[Stored records]
--------
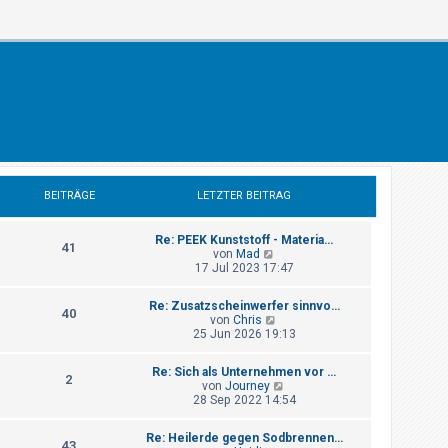
BEITRÄGE
LETZTER BEITRAG
Re: PEEK Kunststoff - Materia…
41
N
von
Mad
e
17 Jul 2023 17:47
u
e
Re: Zusatzscheinwerfer sinnvo…
s
40
N
von
Chris
t
e
25 Jun 2026 19:13
e
u
r
e
B
Re: Sich als Unternehmen vor …
s
2
e
N
von
Journey
t
i
e
28 Sep 2022 14:54
e
t
u
r
r
e
B
a
Re: Heilerde gegen Sodbrennen…
s
43
e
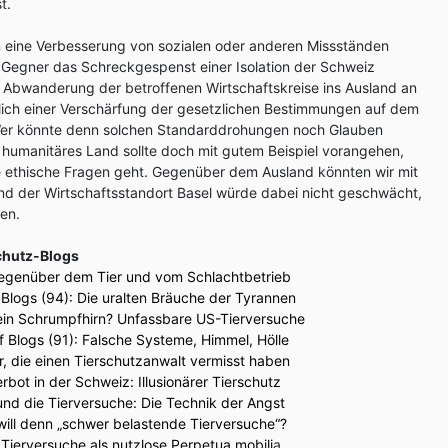
t.
en eine Verbesserung von sozialen oder anderen Missständen
 Gegner das Schreckgespenst einer Isolation der Schweiz
 Abwanderung der betroffenen Wirtschaftskreise ins Ausland an
tlich einer Verschärfung der gesetzlichen Bestimmungen auf dem
Wer könnte denn solchen Standarddrohungen noch Glauben
 humanitäres Land sollte doch mit gutem Beispiel vorangehen,
 ethische Fragen geht. Gegenüber dem Ausland könnten wir mit
nd der Wirtschaftsstandort Basel würde dabei nicht geschwächt,
en.
schutz-Blogs
gegenüber dem Tier und vom Schlachtbetrieb
Blogs (94): Die uralten Bräuche der Tyrannen
in Schrumpfhirn? Unfassbare US-Tierversuche
f Blogs (91): Falsche Systeme, Himmel, Hölle
r, die einen Tierschutzanwalt vermisst haben
bot in der Schweiz: Illusionärer Tierschutz
nd die Tierversuche: Die Technik der Angst
will denn „schwer belastende Tierversuche“?
 Tierversuche als nutzlose Perpetua mobili
a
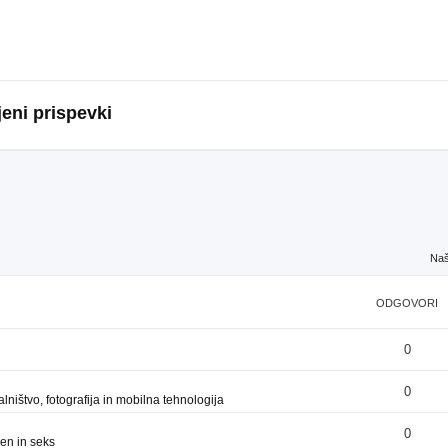
eni prispevki
Naš
ODGOVORI
0
0
ništvo, fotografija in mobilna tehnologija
0
en in seks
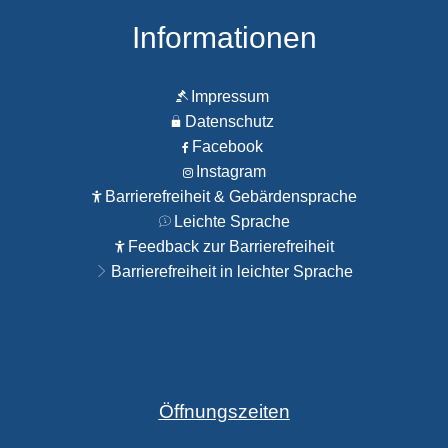
Informationen
Impressum
Datenschutz
Facebook
Instagram
Barrierefreiheit & Gebärdensprache
Leichte Sprache
Feedback zur Barrierefreiheit
Barrierefreiheit in leichter Sprache
Öffnungszeiten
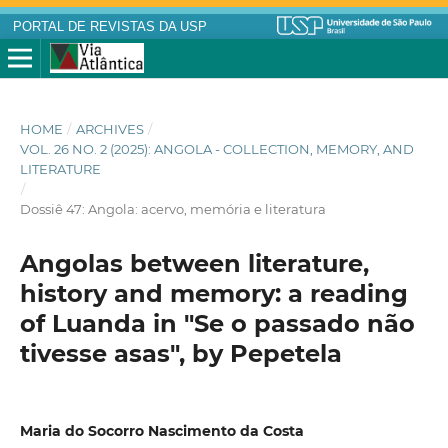
PORTAL DE REVISTAS DA USP
HOME
/
ARCHIVES
/
VOL. 26 NO. 2 (2025): ANGOLA - COLLECTION, MEMORY, AND
LITERATURE
/
Dossiê 47: Angola: acervo, memória e literatura
Angolas between literature,
history and memory: a reading
of Luanda in "Se o passado não
tivesse asas", by Pepetela
Maria do Socorro Nascimento da Costa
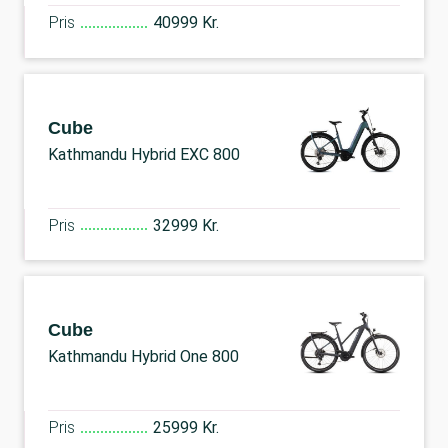
Pris
40999 Kr.
Cube
Kathmandu Hybrid EXC 800
Pris
32999 Kr.
Cube
Kathmandu Hybrid One 800
Pris
25999 Kr.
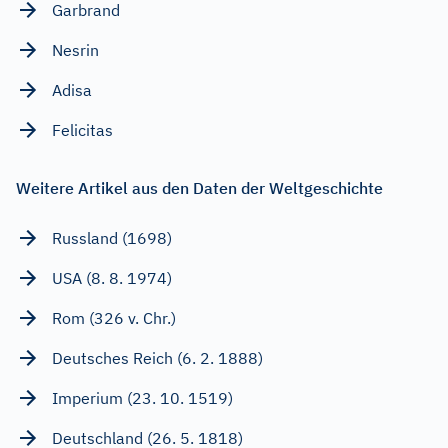
Garbrand
Nesrin
Adisa
Felicitas
Weitere Artikel aus den Daten der Weltgeschichte
Russland (1698)
USA (8. 8. 1974)
Rom (326 v. Chr.)
Deutsches Reich (6. 2. 1888)
Imperium (23. 10. 1519)
Deutschland (26. 5. 1818)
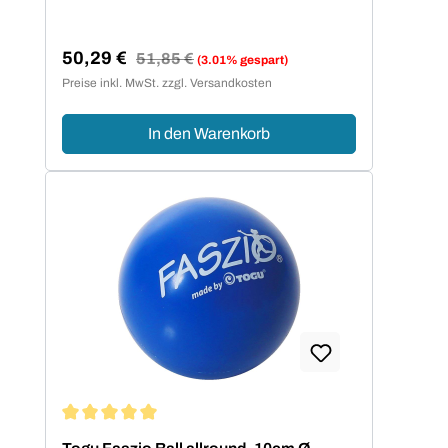
50,29 €
Regulärer Preis:
51,85 €
(3.01% gespart)
Verkaufspreis:
Preise inkl. MwSt. zzgl. Versandkosten
In den Warenkorb
Durchschnittliche Bewertung von 5 von 5 Sternen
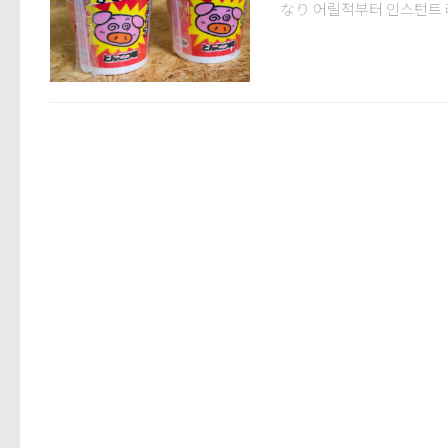
なり 어릴적부터 인스턴트 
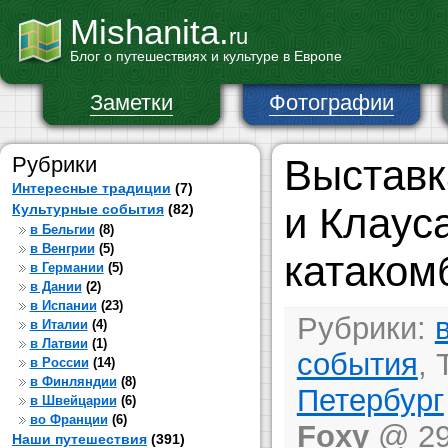
Mishanita.
ru
Блог о путешествиях и культуре в Европе
Заметки
Фотографии
Рубрики
Выставк
Интересные традиции
(7)
и Клаус
Культурные события
(82)
в Бельгии
(8)
в Венгрии
(5)
катаком
в Германии
(5)
в Дании
(2)
в Испании
(23)
Рубрики:
в Италии
(4)
в Латвии
(1)
события
, 
в России
(14)
в Финляндии
(8)
Петербург
в Швейцарии
(6)
во Франции
(6)
Foxy
@ 29 
Наши путешествия
(391)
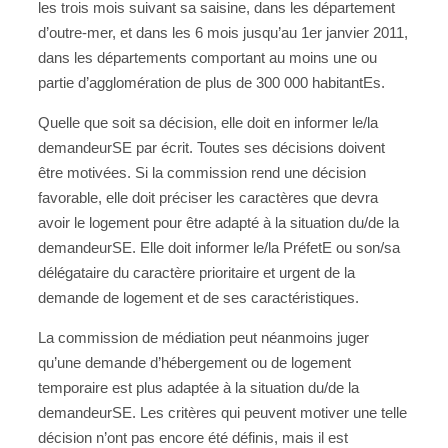
les trois mois suivant sa saisine, dans les département
d’outre-mer, et dans les 6 mois jusqu’au 1er janvier 2011,
dans les départements comportant au moins une ou
partie d’agglomération de plus de 300 000 habitantEs.
Quelle que soit sa décision, elle doit en informer le/la
demandeurSE par écrit. Toutes ses décisions doivent
être motivées. Si la commission rend une décision
favorable, elle doit préciser les caractères que devra
avoir le logement pour être adapté à la situation du/de la
demandeurSE. Elle doit informer le/la PréfetE ou son/sa
délégataire du caractère prioritaire et urgent de la
demande de logement et de ses caractéristiques.
La commission de médiation peut néanmoins juger
qu’une demande d’hébergement ou de logement
temporaire est plus adaptée à la situation du/de la
demandeurSE. Les critères qui peuvent motiver une telle
décision n’ont pas encore été définis, mais il est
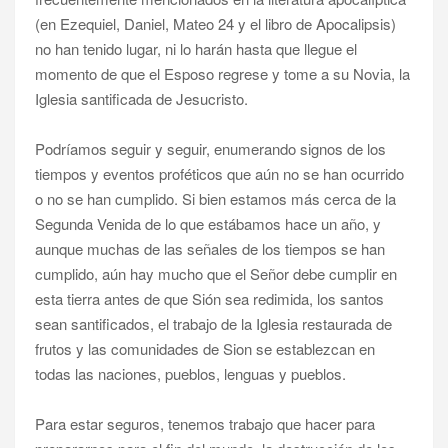
(en Ezequiel, Daniel, Mateo 24 y el libro de Apocalipsis)
no han tenido lugar, ni lo harán hasta que llegue el
momento de que el Esposo regrese y tome a su Novia, la
Iglesia santificada de Jesucristo.
Podríamos seguir y seguir, enumerando signos de los
tiempos y eventos proféticos que aún no se han ocurrido
o no se han cumplido. Si bien estamos más cerca de la
Segunda Venida de lo que estábamos hace un año, y
aunque muchas de las señales de los tiempos se han
cumplido, aún hay mucho que el Señor debe cumplir en
esta tierra antes de que Sión sea redimida, los santos
sean santificados, el trabajo de la Iglesia restaurada de
frutos y las comunidades de Sion se establezcan en
todas las naciones, pueblos, lenguas y pueblos.
Para estar seguros, tenemos trabajo que hacer para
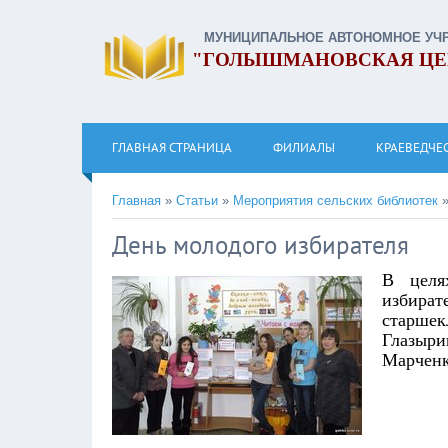
МУНИЦИПАЛЬНОЕ АВТОНОМНОЕ УЧ
"ГОЛЫШМАНОВСКАЯ ЦЕ
ГЛАВНАЯ СТРАНИЦА
ФИЛИАЛЫ
КРАЕВЕДЧЕ
Главная
»
Статьи
»
Мероприятия сельских библиотек
День молодого избирателя
В целя
избира
старшек
Глазыр
Марченк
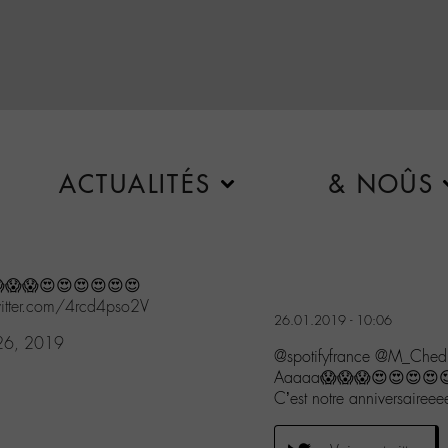
ACTUALITÉS
& NOÛS
a😱😱😱😍😍😍😍😍😍
witter.com/4rcd4pso2V
26.01.2019 - 10:06
 26, 2019
@spotifyfrance @M_Chedi
Aaaaa😱😱😱😍😍😍😍
C’est notre anniversaire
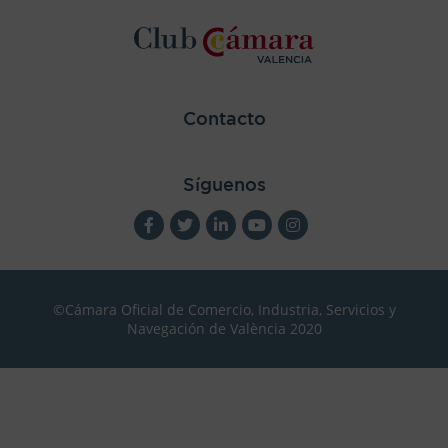
Contacto
Síguenos
©Cámara Oficial de Comercio, Industria, Servicios y
Navegación de València 2020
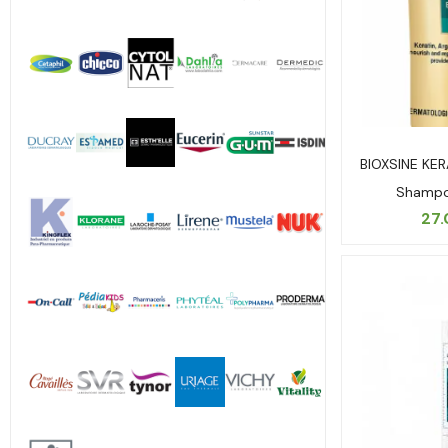
BIOXSINE KER
Shampo
27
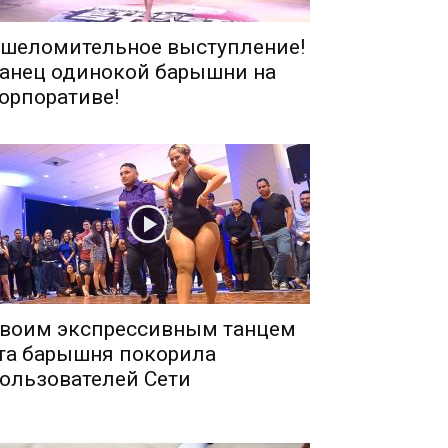
шеломительное выступление!
анец одинокой барышни на
орпоративе!
воим экспрессивным танцем
та барышня покорила
ользователей Сети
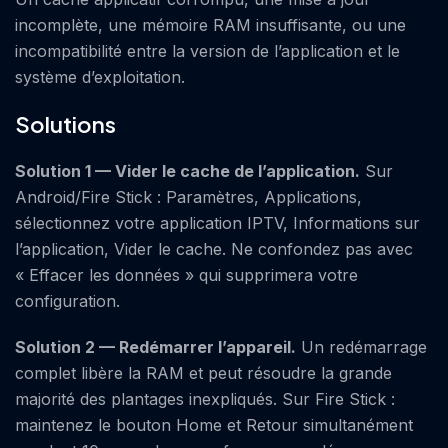
incomplète, une mémoire RAM insuffisante, ou une
incompatibilité entre la version de l’application et le
système d’exploitation.
Solutions
Solution 1 — Vider le cache de l’application.
Sur
Android/Fire Stick : Paramètres, Applications,
sélectionnez votre application IPTV, Informations sur
l’application, Vider le cache. Ne confondez pas avec
« Effacer les données » qui supprimera votre
configuration.
Solution 2 — Redémarrer l’appareil.
Un redémarrage
complet libère la RAM et peut résoudre la grande
majorité des plantages inexpliqués. Sur Fire Stick :
maintenez le bouton Home et Retour simultanément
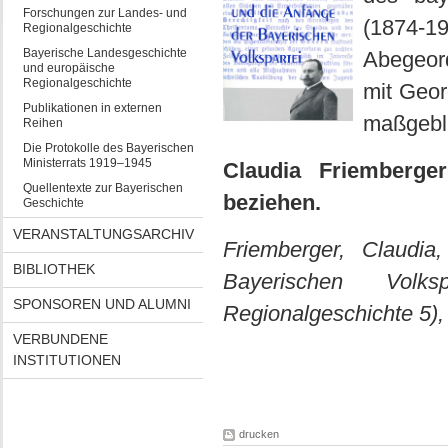
Forschungen zur Landes- und
(1874-1
Regionalgeschichte
Bayerische Landesgeschichte
Abegeord
und europäische
Regionalgeschichte
mit Geor
Publikationen in externen
maßgeblic
Reihen
Die Protokolle des Bayerischen
Ministerrats 1919–1945
Claudia Friemberg
Quellentexte zur Bayerischen
beziehen.
Geschichte
VERANSTALTUNGSARCHIV
Friemberger, Claudia
BIBLIOTHEK
Bayerischen Volk
SPONSOREN UND ALUMNI
Regionalgeschichte 5), 
VERBUNDENE
INSTITUTIONEN
drucken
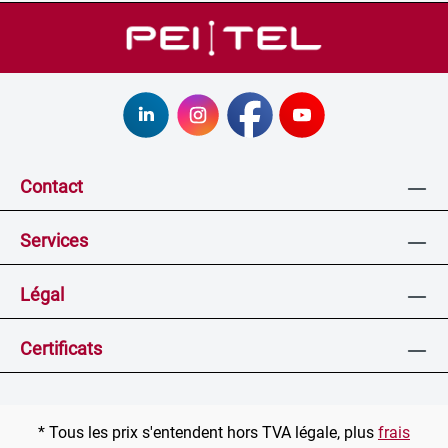
Contact
Services
Légal
Certificats
* Tous les prix s'entendent hors TVA légale, plus
frais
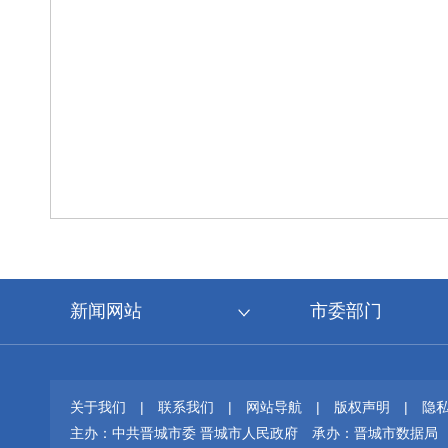
新闻网站
市委部门
关于我们
|
联系我们
|
网站导航
|
版权声明
|
隐
主办：中共晋城市委 晋城市人民政府
承办：晋城市数据局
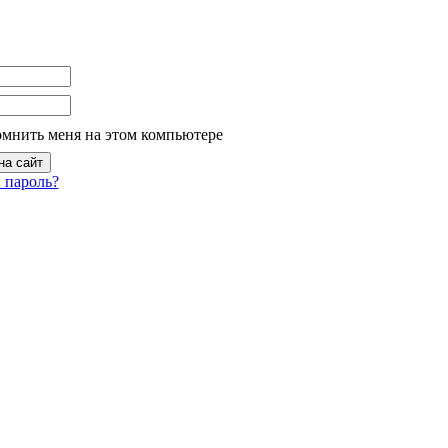
омнить меня на этом компьютере
 пароль?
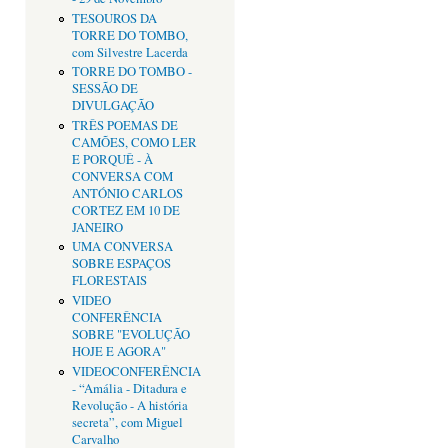
TESOUROS DA
TORRE DO TOMBO,
com Silvestre Lacerda
TORRE DO TOMBO -
SESSÃO DE
DIVULGAÇÃO
TRÊS POEMAS DE
CAMÕES, COMO LER
E PORQUÊ - À
CONVERSA COM
ANTÓNIO CARLOS
CORTEZ EM 10 DE
JANEIRO
UMA CONVERSA
SOBRE ESPAÇOS
FLORESTAIS
VIDEO
CONFERÊNCIA
SOBRE "EVOLUÇÃO
HOJE E AGORA"
VIDEOCONFERÊNCIA
- “Amália - Ditadura e
Revolução - A história
secreta”, com Miguel
Carvalho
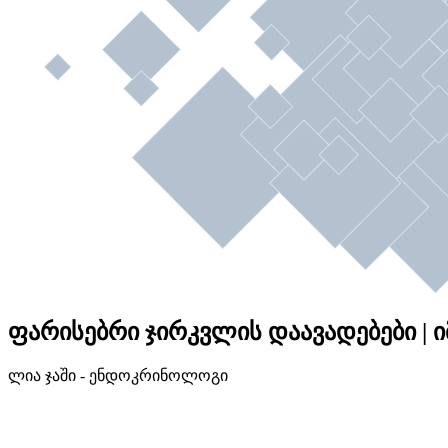
ფარისებრი ჯირკვლის დაავადებები | იმ
ლია ჯაში - ენდოკრინოლოგი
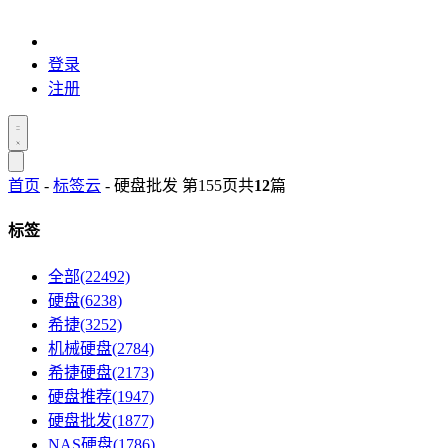
登录
注册
首页
-
标签云
- 硬盘批发 第155页
共
12
篇
标签
全部(22492)
硬盘(6238)
希捷(3252)
机械硬盘(2784)
希捷硬盘(2173)
硬盘推荐(1947)
硬盘批发(1877)
NAS硬盘(1786)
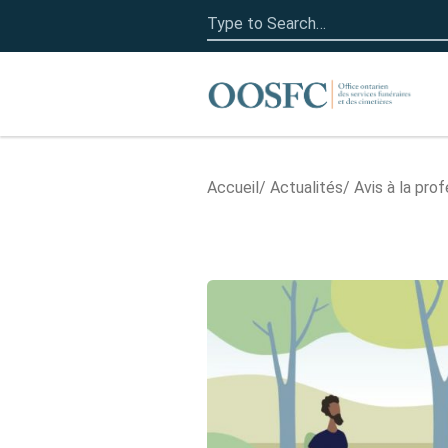
Search
for:
Accueil
Accueil
Actualités
Avis à la pro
--------
Work item:
Rewrite the records from their first line through the line containing "Maria do Socorro Nascimento da Costa" as a Markdown table with the columns Row and Line, giving each line its own numbered row. Skip blank lines and leave the pictures out.

Answer space:
| Row | Line |
|---|---|
| 1 | BEITRÄGE |
| 2 | LETZTER BEITRAG |
| 3 | Re: PEEK Kunststoff - Materia… |
| 4 | 41 |
| 5 | N |
| 6 | von |
| 7 | Mad |
| 8 | e |
| 9 | 17 Jul 2023 17:47 |
| 10 | u |
| 11 | e |
| 12 | Re: Zusatzscheinwerfer sinnvo… |
| 13 | s |
| 14 | 40 |
| 15 | N |
| 16 | von |
| 17 | Chris |
| 18 | t |
| 19 | e |
| 20 | 25 Jun 2026 19:13 |
| 21 | e |
| 22 | u |
| 23 | r |
| 24 | e |
| 25 | B |
| 26 | Re: Sich als Unternehmen vor … |
| 27 | s |
| 28 | 2 |
| 29 | e |
| 30 | N |
| 31 | von |
| 32 | Journey |
| 33 | t |
| 34 | i |
| 35 | e |
| 36 | 28 Sep 2022 14:54 |
| 37 | e |
| 38 | t |
| 39 | u |
| 40 | r |
| 41 | r |
| 42 | e |
| 43 | B |
| 44 | a |
| 45 | Re: Heilerde gegen Sodbrennen… |
| 46 | s |
| 47 | 43 |
| 48 | e |
| 49 | t. |
| 50 | en eine Verbesserung von sozialen oder anderen Missständen |
| 51 |  Gegner das Schreckgespenst einer Isolation der Schweiz |
| 52 |  Abwanderung der betroffenen Wirtschaftskreise ins Ausland an |
| 53 | tlich einer Verschärfung der gesetzlichen Bestimmungen auf dem |
| 54 | Wer könnte denn solchen Standarddrohungen noch Glauben |
| 55 |  humanitäres Land sollte doch mit gutem Beispiel vorangehen, |
| 56 |  ethische Fragen geht. Gegenüber dem Ausland könnten wir mit |
| 57 | nd der Wirtschaftsstandort Basel würde dabei nicht geschwächt, |
| 58 | en. |
| 59 | schutz-Blogs |
| 60 | gegenüber dem Tier und vom Schlachtbetrieb |
| 61 | Blogs (94): Die uralten Bräuche der Tyrannen |
| 62 | in Schrumpfhirn? Unfassbare US-Tierversuche |
| 63 | f Blogs (91): Falsche Systeme, Himmel, Hölle |
| 64 | r, die einen Tierschutzanwalt vermisst haben |
| 65 | bot in der Schweiz: Illusionärer Tierschutz |
| 66 | nd die Tierversuche: Die Technik der Angst |
| 67 | will denn „schwer belastende Tierversuche“? |
| 68 |  Tierversuche als nutzlose Perpetua mobili |
| 69 | a |
| 70 | eni prispevki |
| 71 | Naš |
| 72 | ODGOVORI |
| 73 | 0 |
| 74 | 0 |
| 75 | ništvo, fotografija in mobilna tehnologija |
| 76 | 0 |
| 77 | en in seks |
| 78 | Informationen |
| 79 | Impressum |
| 80 | Datenschutz |
| 81 | Facebook |
| 82 | Instagram |
| 83 | Barrierefreiheit & Gebärdensprache |
| 84 | Leichte Sprache |
| 85 | Feedback zur Barrierefreiheit |
| 86 | Barrierefreiheit in leichter Sprache |
| 87 | Öffnungszeiten |
| 88 | PORTAL DE REVISTAS DA USP |
| 89 | HOME |
| 90 | / |
| 91 | ARCHIVES |
| 92 | / |
| 93 | VOL. 26 NO. 2 (2025): ANGOLA - COLLECTION, MEMORY, AND |
| 94 | LITERATURE |
| 95 | / |
| 96 | Dossiê 47: Angola: acervo, memória e literatura |
| 97 | Angolas between literature, |
| 98 | history and memory: a reading |
| 99 | of Luanda in "Se o passado não |
| 100 | tivesse asas", by Pepetela |
| 101 | Maria do Socorro Nascimento da Costa |